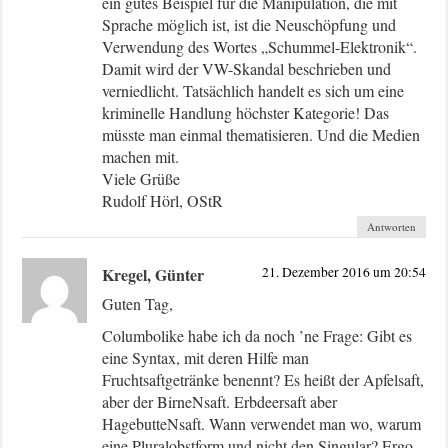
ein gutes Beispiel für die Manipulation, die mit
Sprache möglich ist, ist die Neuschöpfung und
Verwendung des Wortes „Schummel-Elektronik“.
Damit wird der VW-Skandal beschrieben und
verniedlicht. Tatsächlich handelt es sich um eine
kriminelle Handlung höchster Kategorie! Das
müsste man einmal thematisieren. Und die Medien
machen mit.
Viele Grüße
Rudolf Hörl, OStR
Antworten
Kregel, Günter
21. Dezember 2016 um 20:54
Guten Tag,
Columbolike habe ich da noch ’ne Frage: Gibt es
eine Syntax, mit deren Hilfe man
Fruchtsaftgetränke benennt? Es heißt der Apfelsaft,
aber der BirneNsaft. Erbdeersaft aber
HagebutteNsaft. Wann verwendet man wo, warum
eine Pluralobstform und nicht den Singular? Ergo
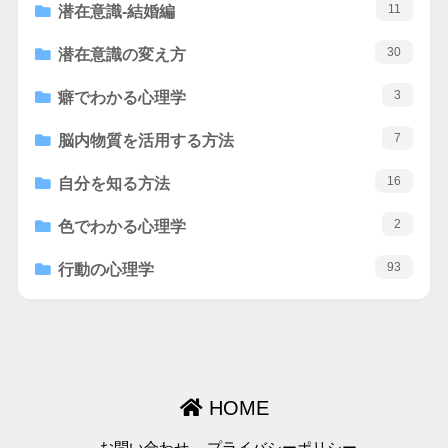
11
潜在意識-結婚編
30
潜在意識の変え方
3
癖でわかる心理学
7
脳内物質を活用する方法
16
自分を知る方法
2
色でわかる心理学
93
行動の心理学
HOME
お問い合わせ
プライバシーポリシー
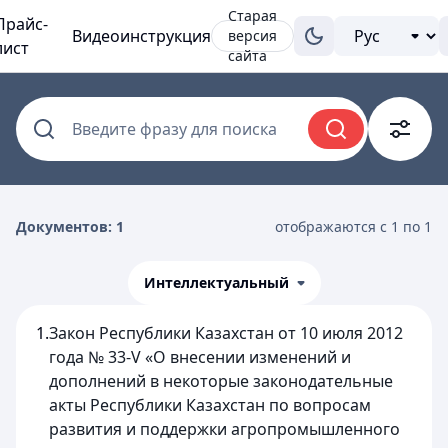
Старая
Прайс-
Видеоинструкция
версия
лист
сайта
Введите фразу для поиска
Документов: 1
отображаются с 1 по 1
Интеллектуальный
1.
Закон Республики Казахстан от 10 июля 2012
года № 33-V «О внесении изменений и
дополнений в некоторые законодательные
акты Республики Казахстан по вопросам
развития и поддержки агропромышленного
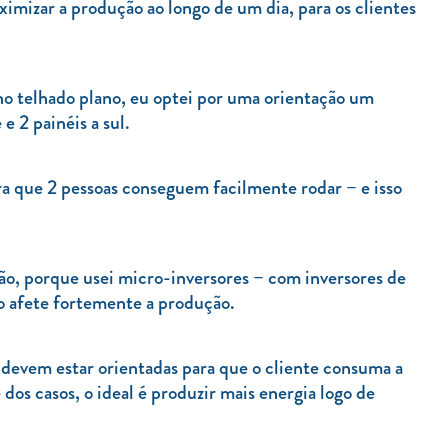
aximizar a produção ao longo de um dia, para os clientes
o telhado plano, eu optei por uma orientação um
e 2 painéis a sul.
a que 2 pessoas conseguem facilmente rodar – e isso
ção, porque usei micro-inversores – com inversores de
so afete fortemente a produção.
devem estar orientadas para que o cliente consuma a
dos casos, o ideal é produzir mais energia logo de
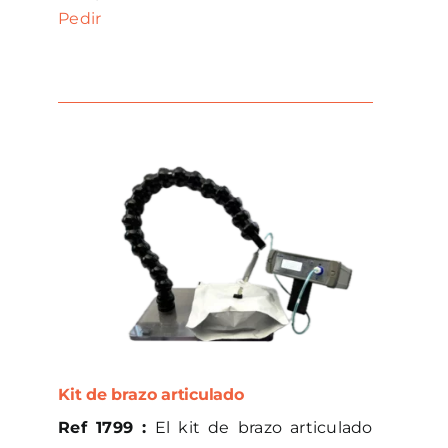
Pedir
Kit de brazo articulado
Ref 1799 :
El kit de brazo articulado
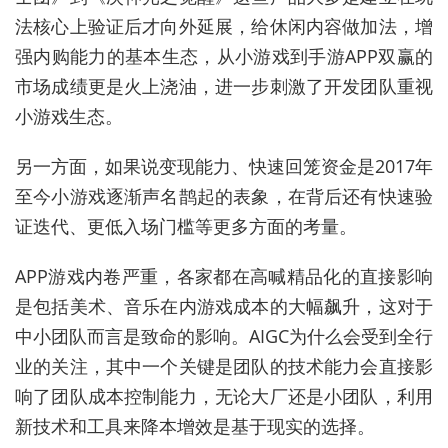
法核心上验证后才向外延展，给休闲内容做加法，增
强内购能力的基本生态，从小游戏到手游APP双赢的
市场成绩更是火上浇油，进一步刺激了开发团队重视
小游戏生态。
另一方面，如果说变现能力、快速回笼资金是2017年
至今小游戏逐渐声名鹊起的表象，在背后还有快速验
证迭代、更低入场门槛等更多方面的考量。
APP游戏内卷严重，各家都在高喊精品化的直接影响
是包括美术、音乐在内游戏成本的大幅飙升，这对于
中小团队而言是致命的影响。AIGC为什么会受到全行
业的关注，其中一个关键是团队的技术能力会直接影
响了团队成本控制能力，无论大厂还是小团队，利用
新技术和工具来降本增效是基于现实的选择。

::::

What is needed ->
Return the text of each row above line for line and without changes, leaving out the pictures.

Response area ->
ein gutes Beispiel für die Manipulation, die mit
Sprache möglich ist, ist die Neuschöpfung und
Verwendung des Wortes „Schummel-Elektronik“.
Damit wird der VW-Skandal beschrieben und
verniedlicht. Tatsächlich handelt es sich um eine
kriminelle Handlung höchster Kategorie! Das
müsste man einmal thematisieren. Und die Medien
machen mit.
Viele Grüße
Rudolf Hörl, OStR
Antworten
Kregel, Günter
21. Dezember 2016 um 20:54
Guten Tag,
Columbolike habe ich da noch ’ne Frage: Gibt es
eine Syntax, mit deren Hilfe man
Fruchtsaftgetränke benennt? Es heißt der Apfelsaft,
aber der BirneNsaft. Erbdeersaft aber
HagebutteNsaft. Wann verwendet man wo, warum
eine Pluralobstform und nicht den Singular? Ergo
11
潜在意識-結婚編
30
潜在意識の変え方
3
癖でわかる心理学
7
脳内物質を活用する方法
16
自分を知る方法
2
色でわかる心理学
93
行動の心理学
HOME
お問い合わせ
プライバシーポリシー
Старая
Прайс-
Видеоинструкция
версия
лист
сайта
Введите фразу для поиска
Документов: 1
отображаются с 1 по 1
Интеллектуальный
1.
Закон Республики Казахстан от 10 июля 2012
года № 33-V «О внесении изменений и
дополнений в некоторые законодательные
акты Республики Казахстан по вопросам
развития и поддержки агропромышленного
aximizar a produção ao longo de um dia, para os clientes
o telhado plano, eu optei por uma orientação um
e 2 painéis a sul.
a que 2 pessoas conseguem facilmente rodar – e isso
ção, porque usei micro-inversores – com inversores de
so afete fortemente a produção.
devem estar orientadas para que o cliente consuma a
dos casos, o ideal é produzir mais energia logo de
Pedir
Kit de brazo articulado
Ref 1799 :
El kit de brazo articulado
法核心上验证后才向外延展，给休闲内容做加法，增
强内购能力的基本生态，从小游戏到手游APP双赢的
市场成绩更是火上浇油，进一步刺激了开发团队重视
小游戏生态。
另一方面，如果说变现能力、快速回笼资金是2017年
至今小游戏逐渐声名鹊起的表象，在背后还有快速验
证迭代、更低入场门槛等更多方面的考量。
APP游戏内卷严重，各家都在高喊精品化的直接影响
是包括美术、音乐在内游戏成本的大幅飙升，这对于
中小团队而言是致命的影响。AIGC为什么会受到全行
业的关注，其中一个关键是团队的技术能力会直接影
响了团队成本控制能力，无论大厂还是小团队，利用
新技术和工具来降本增效是基于现实的选择。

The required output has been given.